Литмир - Электронная Библиотека

Не доезжая двух кварталов до Асфодельской, я вылез. Дежурный шофер развернулся по-военному – так, что все асфодели завяли от визга тормозов, – и покатил в ночную бильярдную «КЛУБ 2000» – сыграть партию. «Плюс-минус час роли не играют, правильно, Руси?» – «Правильно, дежурный шофер».

А я вернулся к Анечкиной двери, взломал ее по-новой, вызвал по телефону семьи Хизкияу полицию и «красный шестиконечник». Приезжайте помогать, приезжайте помогать, приезжайте помогать.

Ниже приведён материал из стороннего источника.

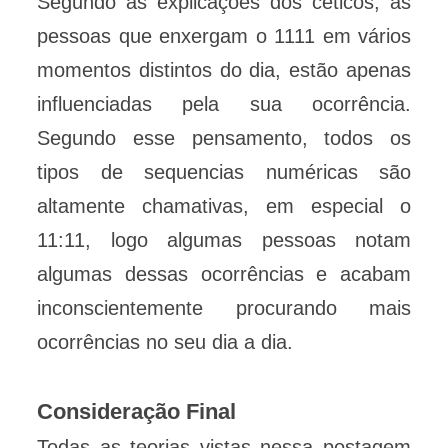
Segundo as explicações dos céticos, as
pessoas que enxergam o 1111 em vários
momentos distintos do dia, estão apenas
influenciadas pela sua ocorrência.
Segundo esse pensamento, todos os
tipos de sequencias numéricas são
altamente chamativas, em especial o
11:11, logo algumas pessoas notam
algumas dessas ocorrências e acabam
inconscientemente procurando mais
ocorrências no seu dia a dia.
Consideração Final
Todas as teorias vistas nessa postagem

Они помогали Анечке до десяти часов утра – сначала в квартире с трусиками в мыльной воде, затем в больничном морге. В десять с половиною часов утра нас с Анечкой повезли на кладбище. Там три мужика из погребального братства отпели и зарыли Анечку за счет Управления Национального Страхования, Министерства Социальной Поддержки, Министерства Вероисповеданий и Муниципалитета Нашей Столицы.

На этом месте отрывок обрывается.